◆ Passage shown:

Regions have default values for region names corresponding to the names of their FOs. For example, the body region is named xsl-region-body unless you override that with a name of your own.

8.4.3 Blocks

Block-level FOs are the objects that fill a flow. Each block has at least one area to control. For example, a paragraph in a document will map to a block object in the FO tree. It will stack inside the flow as a single area with a margin, padding, font, and other properties.

Some properties that are common in all blocks can be categorized in these groups: background, border, fonts, margin, and padding. We will look at these groups now in more detail.

8.4.3.1 Spacing properties

CSS gives you two ways to add space to a block. Padding pushes children further inside, and margin pushes the block away from other blocks. In XSL-FO, the padding property is still here, and there are four directional variants of the form:

padding-side

Where side is before, after, start, or end.

Padding properties may be expressed with relative (percentage) or absolute settings (with units). Percentages are calculated in relation to the current block's region.

In XSL-FO, the term margin has been renamed space, as in space-before. It follows the same scheme as above, with "padding" replaced with "space."

The names of directions have changed from CSS. Instead of "top" and "left" we have the more abstract "before" and "start." This nomenclature is a little confusing, but it is necessary to overcome the bias of Western scripts that go left-to-right and top-to-bottom. In Western-style documents, before, after, start, and end mean top, bottom, left, and right, respectively.

The formatter takes properties like space-after as a rigid constraint. This limits its flexibility and consequently can result in some ugly formatting. For example, two paragraphs in a row will be separated by sum of their space-after and space-before properties. It would be better if you could request an optimal space and also require a minimum and possibly maximum space to give the formatter some room to optimize.

◆ Dataset content:
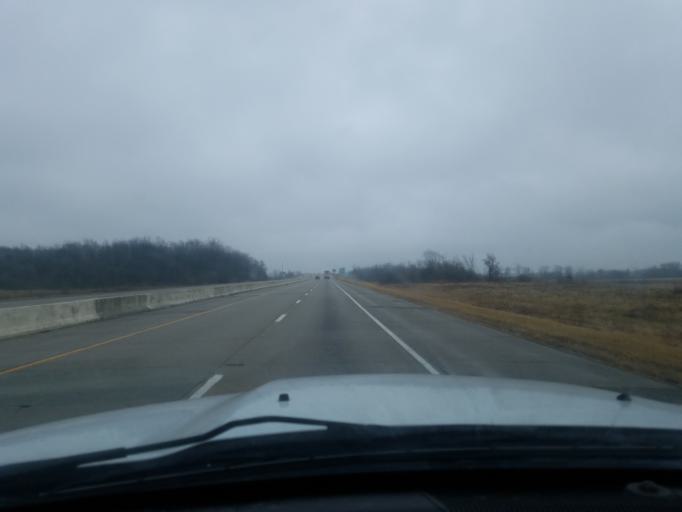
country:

◆ Tasks to carry out:
(a) According to the passage on XSL-FO spacing, what term replaces "margin" in XSL-FO?
(b) Resume the passage on XSL-FO spacing, picking up after its last sentence.
The listing is separate material and does not relate to the text.

◆ Results for the exercise:
(a) Space, as in space-before.

(b)
As it happens, each of the space-* properties can specify minimum, optimum, and maximum values. Each is a compound property, able to express these different values by extending the attribute name with a dot and a component name. For example:

space-before.minimum="2pt"

If you use space-before="3pt", forgoing the components, it will be equivalent to this:

space-before.minimum="3pt"
space-before.optimum="3pt"
space-before.maximum="3pt"

Let's illustrate these spacing techniques in an example. We will use the following source document:

<article>
<title>Batten Down the Hatches!</title>
<para>People who download copyrighted materials from the Internet
should have their computers destroyed, said Senator Orrin Hatch
(R-Utah) in a recent statement.</para>
<para>In a sweet twist of irony, Wired News reported that the
Senator's own web site was guilty of using unlicensed software to
generate menus.</para>
</article>

Here is an XSLT stylesheet to format this document with space around blocks:

<?xml version="1.0"?>
<xsl:stylesheet xmlns:xsl="http://www.w3.org/1999/XSL/Transform"
                xmlns:fo="http://www.w3.org/1999/XSL/Format"
                version="1.0"
>
<xsl:output method="xml"/>

<!-- Set up the master page and apply a flow to it. -->

<xsl:template match="/">
  <fo:root>
    <fo:layout-master-set>
      <fo:simple-page-master 
            master-name="the-only-page-type"
            page-height="6in" page-width="3in"
            margin-top="0.5in" margin-bottom="0.5in"
            margin-left="0.5in" margin-right="0.5in">
        <fo:region-body/>
      </fo:simple-page-master>
    </fo:layout-master-set>
    <fo:page-sequence master-reference="the-only-page-type">
      <fo:flow flow-name="xsl-region-body">
        <xsl:apply-templates/>
      </fo:flow>
    </fo:page-sequence>
  </fo:root>
</xsl:template>

<!-- Make the article a box with a quarter inch of padding inside. -->

<xsl:template match="article">
  <fo:block
    font-family="times, serif"
    font-size="12pt"
    padding="0.25in"
    border="solid 1pt black"
 >
    <xsl:apply-templates/>
  </fo:block>
</xsl:template>

<!-- The title has no spacing properties. -->

<xsl:template match="title">
  <fo:block
    font-weight="bold"
    text-align="center"
 >
    <xsl:apply-templates/>
  </fo:block>
</xsl:template>

<!-- A para has a set of space constraints: minimum of 2 points,
     maximum of 4 points, and ideal of 3 points. I added a silver
     border for reference.
-->

<xsl:template match="para">
  <fo:block
    space-before.minimum="2.0pt"
    space-before.optimum="3.0pt"
    space-before.maximum="4.0pt"
    space-after.minimum="2.0pt"
    space-after.optimum="3.0pt"
    space-after.maximum="4.0pt"
    border="solid 1pt silver"
    text-align="left"
 >
    <xsl:apply-templates/>
  </fo:block>
</xsl:template>

</xsl:stylesheet>

Figure 8-7 shows how it looks when formatted.

Figure 8-7. The article formatted
figs/lx2_0807.gif

It is possible to make the current block inherit the aforementioned properties from its parent with the value inherit.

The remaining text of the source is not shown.